A splice variant of α6 integrin is associated with malignant conversion in mouse skin tumorigenesis

The epithelial-specific integrin α6β4 is suprabasally expressed in benign skin tumors (papillomas) and is diffusely expressed in carcinomas associated with an increase in the proliferating compartment. Analysis of RNA samples by reverse transcriptase-PCR and DNA sequencing revealed that chemically or oncogenically induced papillomas (n = 8) expressed a single transcript of the α6 subunit, identified as the α6A splice variant. In contrast, carcinomas (n = 13) expressed both α6A and an alternatively spliced form, α6B. Primary keratinocytes and a number of keratinocyte cell lines that vary in biological potential from normal skin, to benign papillomas, to well-differentiated slowly growing carcinomas exclusively expressed α6A. However, I₇, an oncogene-induced cell line that produces highly invasive carcinomas, expressed both α6A and α6B transcript and protein.
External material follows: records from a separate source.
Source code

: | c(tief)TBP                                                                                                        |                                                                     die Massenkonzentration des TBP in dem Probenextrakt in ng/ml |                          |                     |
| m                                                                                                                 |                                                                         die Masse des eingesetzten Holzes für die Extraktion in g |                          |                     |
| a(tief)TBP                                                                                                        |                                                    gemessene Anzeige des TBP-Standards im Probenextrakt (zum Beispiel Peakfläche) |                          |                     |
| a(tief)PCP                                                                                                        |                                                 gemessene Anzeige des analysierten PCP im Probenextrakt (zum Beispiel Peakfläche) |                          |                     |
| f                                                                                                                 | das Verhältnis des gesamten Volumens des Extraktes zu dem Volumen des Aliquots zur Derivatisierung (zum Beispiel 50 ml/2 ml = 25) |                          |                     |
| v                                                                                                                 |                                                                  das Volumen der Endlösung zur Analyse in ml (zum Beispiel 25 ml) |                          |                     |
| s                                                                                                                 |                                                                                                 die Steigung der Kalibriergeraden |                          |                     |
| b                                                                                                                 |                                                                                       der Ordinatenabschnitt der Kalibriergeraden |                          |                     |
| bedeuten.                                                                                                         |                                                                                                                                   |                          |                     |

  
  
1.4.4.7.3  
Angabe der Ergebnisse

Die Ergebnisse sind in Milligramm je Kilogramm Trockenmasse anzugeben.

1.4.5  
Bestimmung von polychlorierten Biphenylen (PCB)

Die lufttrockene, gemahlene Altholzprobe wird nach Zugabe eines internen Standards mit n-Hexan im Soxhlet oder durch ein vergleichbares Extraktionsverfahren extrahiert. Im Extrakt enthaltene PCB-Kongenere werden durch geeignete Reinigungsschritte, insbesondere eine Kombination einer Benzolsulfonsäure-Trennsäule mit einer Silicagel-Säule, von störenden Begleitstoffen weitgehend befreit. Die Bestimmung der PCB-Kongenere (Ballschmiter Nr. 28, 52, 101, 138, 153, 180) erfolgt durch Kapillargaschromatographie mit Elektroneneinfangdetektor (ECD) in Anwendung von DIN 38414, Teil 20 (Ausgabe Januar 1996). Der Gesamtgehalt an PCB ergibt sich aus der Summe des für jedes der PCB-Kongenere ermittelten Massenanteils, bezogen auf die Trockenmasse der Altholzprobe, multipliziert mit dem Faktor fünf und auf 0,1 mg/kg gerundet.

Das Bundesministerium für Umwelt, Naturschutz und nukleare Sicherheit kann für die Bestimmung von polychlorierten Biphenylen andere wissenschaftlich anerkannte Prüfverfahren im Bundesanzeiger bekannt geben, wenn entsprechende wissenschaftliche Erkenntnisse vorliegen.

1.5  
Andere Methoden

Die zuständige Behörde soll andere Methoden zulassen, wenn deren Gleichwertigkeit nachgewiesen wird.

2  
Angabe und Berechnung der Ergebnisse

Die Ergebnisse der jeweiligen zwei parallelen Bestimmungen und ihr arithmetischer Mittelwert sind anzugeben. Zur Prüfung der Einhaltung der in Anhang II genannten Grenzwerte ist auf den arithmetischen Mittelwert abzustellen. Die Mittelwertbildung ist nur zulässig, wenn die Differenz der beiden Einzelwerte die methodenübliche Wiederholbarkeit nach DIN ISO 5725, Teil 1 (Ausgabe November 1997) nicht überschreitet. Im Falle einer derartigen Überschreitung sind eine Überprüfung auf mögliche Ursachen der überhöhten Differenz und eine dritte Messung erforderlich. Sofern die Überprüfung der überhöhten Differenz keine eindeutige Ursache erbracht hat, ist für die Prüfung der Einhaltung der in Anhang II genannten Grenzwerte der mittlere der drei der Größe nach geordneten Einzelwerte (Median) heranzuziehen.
The expression of α6B in I₇ cells was associated with increased attachment to a laminin matrix compared to cell lines exclusively expressing α6A. Furthermore, introduction of an α6B expression vector into a papilloma cell line expressing α6A increased laminin attachment. When a papilloma cell line was converted to an invasive carcinoma by introduction of the v-fos oncogene, the malignant cells expressed both α6A and α6B, while the parent cell line and cells transduced with v-jun or c-myc, which retained the papilloma phenotype, expressed only α6A. Comparative analysis of α6B expression in cell lines and their derived tumors indicate that α6B transcripts are more abundant in tumors than cell lines, and α6B is expressed to a greater extent in poorly differentiated tumors. These results establish a link between malignant conversion and invasion of squamous tumor cells and the regulation of transcript processing of the α6β4 integrin.